Weight loss is, clearly, more than CI/CO, and once we understand other mechanisms of weight loss/gain/regulation then we can better treat people with these metabolic syndromes that weirdly are all linked to each other. Diets affect the diversity of the microbiome, the diversity of the microbiome already there though, may need other macro/micro splits in order to show differing weight loss, in the case of the NND and ADD study reviewed above. Changes in weight do change the diversity of the microbiome of an individual, however, the heritable component of the microbiome may mean that some people need to eat different foods compared to others who have a different microbiome.
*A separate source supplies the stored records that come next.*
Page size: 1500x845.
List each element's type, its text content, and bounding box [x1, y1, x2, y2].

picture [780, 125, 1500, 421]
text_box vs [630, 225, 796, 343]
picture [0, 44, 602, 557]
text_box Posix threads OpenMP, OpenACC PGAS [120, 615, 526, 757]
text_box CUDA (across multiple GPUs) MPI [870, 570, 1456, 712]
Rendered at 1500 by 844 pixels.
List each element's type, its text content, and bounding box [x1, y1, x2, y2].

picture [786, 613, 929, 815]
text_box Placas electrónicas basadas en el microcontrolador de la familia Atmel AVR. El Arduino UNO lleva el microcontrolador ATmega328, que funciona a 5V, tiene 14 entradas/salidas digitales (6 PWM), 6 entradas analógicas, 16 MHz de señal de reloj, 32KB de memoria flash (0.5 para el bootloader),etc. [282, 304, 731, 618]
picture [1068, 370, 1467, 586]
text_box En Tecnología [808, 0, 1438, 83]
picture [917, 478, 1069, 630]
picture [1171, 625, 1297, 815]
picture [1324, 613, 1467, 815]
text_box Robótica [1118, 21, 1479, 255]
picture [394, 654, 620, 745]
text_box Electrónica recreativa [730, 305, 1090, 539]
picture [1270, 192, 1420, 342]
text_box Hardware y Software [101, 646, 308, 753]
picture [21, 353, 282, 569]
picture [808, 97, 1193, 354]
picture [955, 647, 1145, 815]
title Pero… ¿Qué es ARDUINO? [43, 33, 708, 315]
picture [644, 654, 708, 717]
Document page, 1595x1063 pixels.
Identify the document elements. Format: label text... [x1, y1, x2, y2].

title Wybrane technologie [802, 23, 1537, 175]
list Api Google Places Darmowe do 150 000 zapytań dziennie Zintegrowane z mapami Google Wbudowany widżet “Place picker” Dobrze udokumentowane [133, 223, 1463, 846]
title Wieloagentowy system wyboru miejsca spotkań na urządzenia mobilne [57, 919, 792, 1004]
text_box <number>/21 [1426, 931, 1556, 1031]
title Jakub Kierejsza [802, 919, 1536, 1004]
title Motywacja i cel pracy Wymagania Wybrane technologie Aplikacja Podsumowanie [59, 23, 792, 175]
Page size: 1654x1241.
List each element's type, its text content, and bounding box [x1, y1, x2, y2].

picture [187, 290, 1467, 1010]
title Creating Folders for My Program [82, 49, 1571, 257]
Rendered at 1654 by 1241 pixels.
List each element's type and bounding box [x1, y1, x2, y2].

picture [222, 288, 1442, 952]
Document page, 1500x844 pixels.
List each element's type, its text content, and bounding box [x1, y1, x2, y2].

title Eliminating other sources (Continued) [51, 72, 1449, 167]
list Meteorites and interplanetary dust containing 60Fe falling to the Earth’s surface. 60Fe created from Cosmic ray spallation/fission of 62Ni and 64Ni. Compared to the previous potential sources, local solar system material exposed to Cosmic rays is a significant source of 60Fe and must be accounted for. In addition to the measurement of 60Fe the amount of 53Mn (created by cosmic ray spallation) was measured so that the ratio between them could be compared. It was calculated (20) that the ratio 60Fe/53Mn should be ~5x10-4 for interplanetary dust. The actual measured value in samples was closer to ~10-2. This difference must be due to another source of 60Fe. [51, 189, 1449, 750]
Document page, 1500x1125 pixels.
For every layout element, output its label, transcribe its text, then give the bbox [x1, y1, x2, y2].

Over time, new studies will show how and why the macro/micronutrient content matters for weight loss/gain.
Clearly, reducing the complex physiological process of weight gain/loss to numbers and ignoring the physiological process and how the microbiome induces weight gain/loss and works together with our other body’s cells. As the science grows here we will have a much greater understanding of our body’s weight loss mechanisms. Once we do that, then we can better help people with this disease.